Task description => Copy out all the text from every record below, line for line and word for word, with no pictures in your answer.

##### Supplied material #####

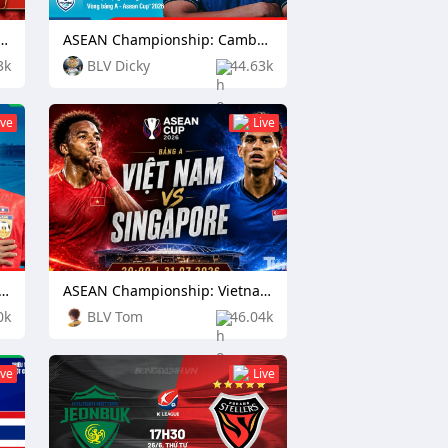
pionship: Indonesia vs Vietnam
ASEAN Championship: Cambodia vs Timor Leste
3k
BLV Dicky
44.63k
ive
Live
hampionship: Laos vs Philippines
ASEAN Championship: Vietnam vs Singapore
0k
BLV Tom
46.04k
ive
Live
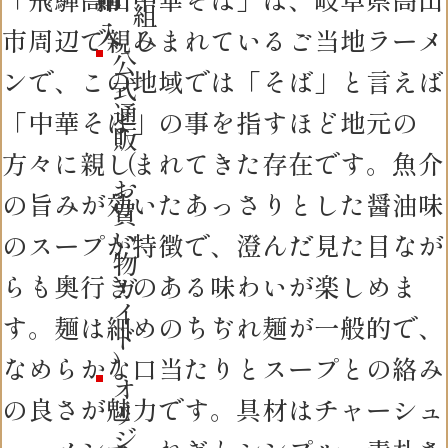
組
入
み
市周辺で親しまれているご当地ラーメ
公
ンで、この地域では「そば」と言えば
式
通
「中華そば」の事を指すほど地元の
販
方々に親しまれてきた存在です。魚介
（
お
の旨みが効いたあっさりとした醤油味
買
い
のスープが特徴で、澄んだ見た目なが
物
らも奥行きのある味わいが楽しめま
ガ
イ
す。麺は細めのちぢれ麺が一般的で、
ド
）
なめらかな口当たりとスープとの絡み
オ
の良さが魅力です。具材はチャーシュ
リ
ジ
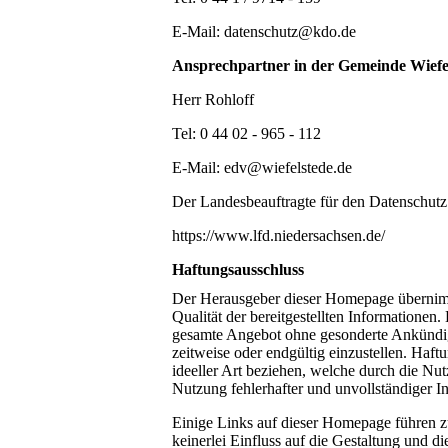
E-Mail: datenschutz@kdo.de
Ansprechpartner in der Gemeinde Wiefe
Herr Rohloff
Tel: 0 44 02 - 965 - 112
E-Mail: edv@wiefelstede.de
Der Landesbeauftragte für den Datenschut
https://www.lfd.niedersachsen.de/
Haftungsausschluss
Der Herausgeber dieser Homepage übernimmt 
Qualität der bereitgestellten Informationen.
gesamte Angebot ohne gesonderte Ankündigu
zeitweise oder endgültig einzustellen. Haft
ideeller Art beziehen, welche durch die N
Nutzung fehlerhafter und unvollständiger I
Einige Links auf dieser Homepage führen z
keinerlei Einfluss auf die Gestaltung und di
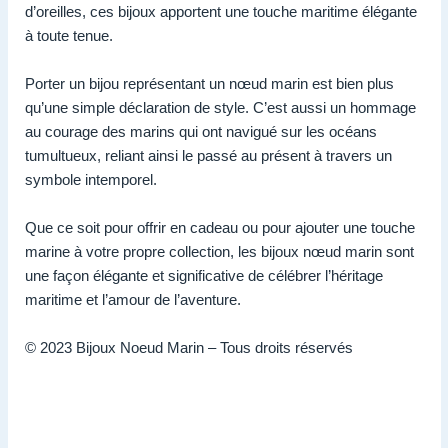
d’oreilles, ces bijoux apportent une touche maritime élégante
à toute tenue.
Porter un bijou représentant un nœud marin est bien plus
qu’une simple déclaration de style. C’est aussi un hommage
au courage des marins qui ont navigué sur les océans
tumultueux, reliant ainsi le passé au présent à travers un
symbole intemporel.
Que ce soit pour offrir en cadeau ou pour ajouter une touche
marine à votre propre collection, les bijoux nœud marin sont
une façon élégante et significative de célébrer l’héritage
maritime et l’amour de l’aventure.
© 2023 Bijoux Noeud Marin – Tous droits réservés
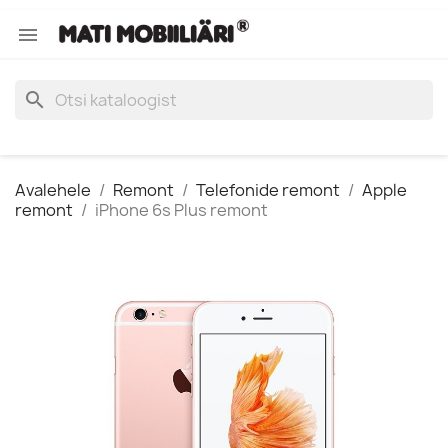

search
Avalehele
Remont
Telefonide remont
Apple
remont
iPhone 6s Plus remont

#####

Result below =>
pionship: Indonesia vs Vietnam
ASEAN Championship: Cambodia vs Timor Leste
3k
BLV Dicky
44.63k
ive
Live
hampionship: Laos vs Philippines
ASEAN Championship: Vietnam vs Singapore
0k
BLV Tom
46.04k
ive
Live
組
入
み
市周辺で親しまれているご当地ラーメ
公
ンで、この地域では「そば」と言えば
式
通
「中華そば」の事を指すほど地元の
販
方々に親しまれてきた存在です。魚介
（
お
の旨みが効いたあっさりとした醤油味
買
い
のスープが特徴で、澄んだ見た目なが
物
らも奥行きのある味わいが楽しめま
ガ
イ
す。麺は細めのちぢれ麺が一般的で、
ド
）
なめらかな口当たりとスープとの絡み
オ
の良さが魅力です。具材はチャーシュ
リ
ジ
E-Mail: datenschutz@kdo.de
Ansprechpartner in der Gemeinde Wiefe
Herr Rohloff
Tel: 0 44 02 - 965 - 112
E-Mail: edv@wiefelstede.de
Der Landesbeauftragte für den Datenschut
https://www.lfd.niedersachsen.de/
Haftungsausschluss
Der Herausgeber dieser Homepage übernimmt 
Qualität der bereitgestellten Informationen.
gesamte Angebot ohne gesonderte Ankündigu
zeitweise oder endgültig einzustellen. Haft
ideeller Art beziehen, welche durch die N
Nutzung fehlerhafter und unvollständiger I
Einige Links auf dieser Homepage führen z
keinerlei Einfluss auf die Gestaltung und di
d’oreilles, ces bijoux apportent une touche maritime élégante
à toute tenue.
Porter un bijou représentant un nœud marin est bien plus
qu’une simple déclaration de style. C’est aussi un hommage
au courage des marins qui ont navigué sur les océans
tumultueux, reliant ainsi le passé au présent à travers un
symbole intemporel.
Que ce soit pour offrir en cadeau ou pour ajouter une touche
marine à votre propre collection, les bijoux nœud marin sont
une façon élégante et significative de célébrer l’héritage
maritime et l’amour de l’aventure.
© 2023 Bijoux Noeud Marin – Tous droits réservés

search
Avalehele
Remont
Telefonide remont
Apple
remont
iPhone 6s Plus remont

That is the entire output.